We have to get over such expressions of fear as, “I own that person’s love,” and “My child should re­strict his love to me and not to the neighbors or to his teacher.” Some mothers may become jealous or feel greatly threatened by the teacher because the child came home and said, “I sure love my teacher.” To try to own someone’s love or to restrict and assert that his love must be ours exclusively is foolish be­cause it can’t be done. Everyone must learn to love many people. The more positive and loving linkages a human being has with others the more sane he is.

 

There are multiple messages that are often sent to us, and we must learn to uncover and decode each of their meanings in order to deal effectively with the “sender.” For instance, a person’s words may be giving one message, his body language another, and his emotional state yet another! You may think that the person giving these many messages is confused or “doesn’t know their own mind” however this is normal behavior until a person makes up their mind. The person who expresses the same message through all of his expressions is truly "together."

 

Learning to understand the meaning of each message while it is being communicated is an important skill that leads to higher attainment of discrimination. A further step is to understand and respond to the most important message. Above all else, never communicate your analysis of these multiple messages. That is your advancement and must remain between you and your teacher.

 

It’s considered acceptable for us to talk about Christ’s love being manifest in all of us, but some people who pay lip service to love also send restrictive messages via body language or frowns or uptight emotions that say you better not dare try being loving. Those who are afraid of expressing love with other people and those who seek to own the love of their loved ones really don’t want to see Christ’s vision of a loving world include them.

 

We have to confront that and find out why we’re afraid. The causes are uncoverable; yet, is easier to hide our reasons because it is painful to go through any change in attitude.

 

Most of us do not have the insights to know exactly how to improve another person and so we can easily add to their burdens.

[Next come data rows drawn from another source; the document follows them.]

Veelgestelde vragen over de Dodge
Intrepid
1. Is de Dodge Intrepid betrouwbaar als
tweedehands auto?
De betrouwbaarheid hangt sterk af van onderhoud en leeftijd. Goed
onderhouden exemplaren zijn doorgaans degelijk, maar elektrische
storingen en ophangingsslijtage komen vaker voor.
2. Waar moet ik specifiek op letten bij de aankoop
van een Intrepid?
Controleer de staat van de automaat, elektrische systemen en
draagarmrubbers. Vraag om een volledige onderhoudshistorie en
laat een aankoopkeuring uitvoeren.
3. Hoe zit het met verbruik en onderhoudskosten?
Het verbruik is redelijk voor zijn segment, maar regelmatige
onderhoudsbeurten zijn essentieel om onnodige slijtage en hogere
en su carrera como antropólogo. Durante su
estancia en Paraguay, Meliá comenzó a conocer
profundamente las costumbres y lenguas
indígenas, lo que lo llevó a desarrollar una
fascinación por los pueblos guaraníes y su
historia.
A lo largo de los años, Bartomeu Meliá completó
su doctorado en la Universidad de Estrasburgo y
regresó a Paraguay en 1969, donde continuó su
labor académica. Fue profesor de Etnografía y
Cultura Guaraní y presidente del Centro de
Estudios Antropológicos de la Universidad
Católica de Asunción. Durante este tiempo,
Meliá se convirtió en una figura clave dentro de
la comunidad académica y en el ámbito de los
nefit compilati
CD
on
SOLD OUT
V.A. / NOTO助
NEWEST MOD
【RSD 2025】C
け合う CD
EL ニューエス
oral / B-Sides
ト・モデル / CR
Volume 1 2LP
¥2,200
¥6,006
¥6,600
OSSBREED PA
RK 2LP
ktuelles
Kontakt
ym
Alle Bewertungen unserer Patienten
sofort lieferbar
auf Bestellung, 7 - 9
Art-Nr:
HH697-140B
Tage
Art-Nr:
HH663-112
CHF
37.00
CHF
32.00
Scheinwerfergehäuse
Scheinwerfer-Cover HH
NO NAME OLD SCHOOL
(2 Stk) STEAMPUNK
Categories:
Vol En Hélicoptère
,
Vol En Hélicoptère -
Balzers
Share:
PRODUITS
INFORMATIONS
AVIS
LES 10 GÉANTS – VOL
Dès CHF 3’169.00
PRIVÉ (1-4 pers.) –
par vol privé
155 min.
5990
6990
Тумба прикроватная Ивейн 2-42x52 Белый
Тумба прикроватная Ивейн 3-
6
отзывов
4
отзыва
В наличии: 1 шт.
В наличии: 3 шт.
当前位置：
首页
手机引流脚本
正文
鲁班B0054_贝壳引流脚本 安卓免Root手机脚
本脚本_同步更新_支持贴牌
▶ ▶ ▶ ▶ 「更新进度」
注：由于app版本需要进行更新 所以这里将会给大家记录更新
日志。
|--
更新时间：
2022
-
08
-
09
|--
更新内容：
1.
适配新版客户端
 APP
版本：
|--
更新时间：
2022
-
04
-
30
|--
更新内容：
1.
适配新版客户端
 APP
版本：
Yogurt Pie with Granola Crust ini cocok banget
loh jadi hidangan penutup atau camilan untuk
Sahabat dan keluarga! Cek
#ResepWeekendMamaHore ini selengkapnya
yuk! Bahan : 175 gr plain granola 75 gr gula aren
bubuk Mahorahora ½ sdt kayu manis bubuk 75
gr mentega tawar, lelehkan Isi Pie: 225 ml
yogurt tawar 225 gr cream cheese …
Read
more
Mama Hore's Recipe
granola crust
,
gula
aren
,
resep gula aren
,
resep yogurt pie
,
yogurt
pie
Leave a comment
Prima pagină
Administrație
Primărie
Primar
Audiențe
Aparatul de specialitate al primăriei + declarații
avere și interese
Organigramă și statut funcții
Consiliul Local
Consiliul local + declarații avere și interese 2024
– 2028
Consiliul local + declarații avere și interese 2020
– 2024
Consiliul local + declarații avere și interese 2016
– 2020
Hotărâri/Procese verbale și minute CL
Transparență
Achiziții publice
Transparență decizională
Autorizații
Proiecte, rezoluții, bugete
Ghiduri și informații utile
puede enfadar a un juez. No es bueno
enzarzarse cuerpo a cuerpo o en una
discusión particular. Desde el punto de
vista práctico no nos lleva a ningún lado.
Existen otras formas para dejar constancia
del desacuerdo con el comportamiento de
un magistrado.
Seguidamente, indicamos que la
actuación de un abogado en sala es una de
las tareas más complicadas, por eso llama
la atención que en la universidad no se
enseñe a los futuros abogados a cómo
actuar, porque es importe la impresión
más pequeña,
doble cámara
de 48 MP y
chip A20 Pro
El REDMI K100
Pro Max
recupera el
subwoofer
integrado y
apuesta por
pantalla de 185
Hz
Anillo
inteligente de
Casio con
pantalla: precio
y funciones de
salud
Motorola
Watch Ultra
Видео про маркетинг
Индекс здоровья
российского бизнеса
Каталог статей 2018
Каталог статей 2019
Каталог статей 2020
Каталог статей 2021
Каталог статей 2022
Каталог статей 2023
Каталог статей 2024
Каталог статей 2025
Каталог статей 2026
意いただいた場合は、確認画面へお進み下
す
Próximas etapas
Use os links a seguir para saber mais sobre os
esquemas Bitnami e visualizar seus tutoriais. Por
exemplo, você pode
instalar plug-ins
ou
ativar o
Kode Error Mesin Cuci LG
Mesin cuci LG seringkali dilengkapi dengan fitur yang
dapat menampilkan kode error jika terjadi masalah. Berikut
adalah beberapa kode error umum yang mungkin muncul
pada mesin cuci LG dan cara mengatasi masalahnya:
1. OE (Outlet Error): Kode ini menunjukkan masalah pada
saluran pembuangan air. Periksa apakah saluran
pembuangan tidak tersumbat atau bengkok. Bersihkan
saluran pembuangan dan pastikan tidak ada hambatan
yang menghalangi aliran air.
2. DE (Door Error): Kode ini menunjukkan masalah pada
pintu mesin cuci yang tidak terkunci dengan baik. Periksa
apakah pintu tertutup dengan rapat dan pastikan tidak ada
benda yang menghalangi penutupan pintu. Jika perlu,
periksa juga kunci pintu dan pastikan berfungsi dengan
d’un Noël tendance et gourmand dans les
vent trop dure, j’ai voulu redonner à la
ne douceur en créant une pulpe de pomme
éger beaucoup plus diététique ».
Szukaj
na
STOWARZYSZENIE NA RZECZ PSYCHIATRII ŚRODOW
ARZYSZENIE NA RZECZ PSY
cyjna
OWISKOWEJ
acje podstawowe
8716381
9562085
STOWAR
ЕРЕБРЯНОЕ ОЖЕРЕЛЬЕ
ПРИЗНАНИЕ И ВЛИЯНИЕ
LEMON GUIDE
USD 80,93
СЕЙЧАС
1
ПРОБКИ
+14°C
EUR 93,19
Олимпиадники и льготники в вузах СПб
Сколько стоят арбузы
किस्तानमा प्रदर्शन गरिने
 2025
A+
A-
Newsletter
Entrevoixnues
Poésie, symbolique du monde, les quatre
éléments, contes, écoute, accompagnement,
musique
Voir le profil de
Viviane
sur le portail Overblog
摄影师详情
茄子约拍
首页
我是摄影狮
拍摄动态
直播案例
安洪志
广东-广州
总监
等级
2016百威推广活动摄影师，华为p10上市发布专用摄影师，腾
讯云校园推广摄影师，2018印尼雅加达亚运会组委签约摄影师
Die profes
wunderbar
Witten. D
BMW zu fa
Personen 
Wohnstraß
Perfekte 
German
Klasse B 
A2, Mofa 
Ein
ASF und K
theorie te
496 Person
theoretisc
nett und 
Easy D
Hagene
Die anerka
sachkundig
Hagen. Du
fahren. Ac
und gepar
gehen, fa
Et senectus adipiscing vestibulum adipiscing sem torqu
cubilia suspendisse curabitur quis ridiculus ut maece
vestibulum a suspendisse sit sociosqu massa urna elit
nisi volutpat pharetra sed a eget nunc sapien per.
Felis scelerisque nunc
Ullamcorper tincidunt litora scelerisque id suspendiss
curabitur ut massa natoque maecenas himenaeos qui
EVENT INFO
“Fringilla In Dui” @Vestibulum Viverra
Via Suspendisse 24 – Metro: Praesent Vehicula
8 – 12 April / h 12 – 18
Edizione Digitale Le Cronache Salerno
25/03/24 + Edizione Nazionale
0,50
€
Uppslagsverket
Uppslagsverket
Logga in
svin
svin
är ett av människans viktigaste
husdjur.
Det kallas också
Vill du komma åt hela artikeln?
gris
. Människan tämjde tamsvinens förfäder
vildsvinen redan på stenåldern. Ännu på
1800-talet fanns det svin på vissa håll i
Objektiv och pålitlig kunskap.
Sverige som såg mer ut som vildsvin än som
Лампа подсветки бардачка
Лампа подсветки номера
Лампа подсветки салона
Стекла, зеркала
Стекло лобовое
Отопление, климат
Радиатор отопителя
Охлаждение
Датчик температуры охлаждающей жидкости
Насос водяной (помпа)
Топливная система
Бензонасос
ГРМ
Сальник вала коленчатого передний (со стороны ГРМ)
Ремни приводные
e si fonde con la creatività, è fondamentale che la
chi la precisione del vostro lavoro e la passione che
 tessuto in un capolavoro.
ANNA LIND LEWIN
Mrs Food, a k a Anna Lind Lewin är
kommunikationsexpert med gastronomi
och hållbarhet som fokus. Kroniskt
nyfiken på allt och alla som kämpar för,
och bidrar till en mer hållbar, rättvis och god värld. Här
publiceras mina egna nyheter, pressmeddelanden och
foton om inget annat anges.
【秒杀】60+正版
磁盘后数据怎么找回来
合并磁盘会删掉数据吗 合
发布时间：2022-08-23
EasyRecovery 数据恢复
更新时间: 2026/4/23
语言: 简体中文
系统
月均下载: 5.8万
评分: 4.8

We know that we appreciate being given room to work through the difficult chal­lenges in our lives. We need that acceptance of others, and we need people to support us in our struggles toward self-improvement.

 

We all want people to be loving and beautiful and to have a rich closeness with one another. How marvelous it would be to actually feel that with everyone! It is not only possible, it is virtually essential to our being an effective group. We’re so much en rapport under those circumstances that no­ne has to give instructions about what to do next. The group just moves in that direction spontaneously and simultaneously. Then it’s like we all dance in step to some silent music that is inherent in being so close to one another.

 

1 Radix intensives are self-educating techniques, conducted with an instructor, which are designed to unblock a person’s emotions that my be locked in muscular armorings so that he can deal with them in an effective manner.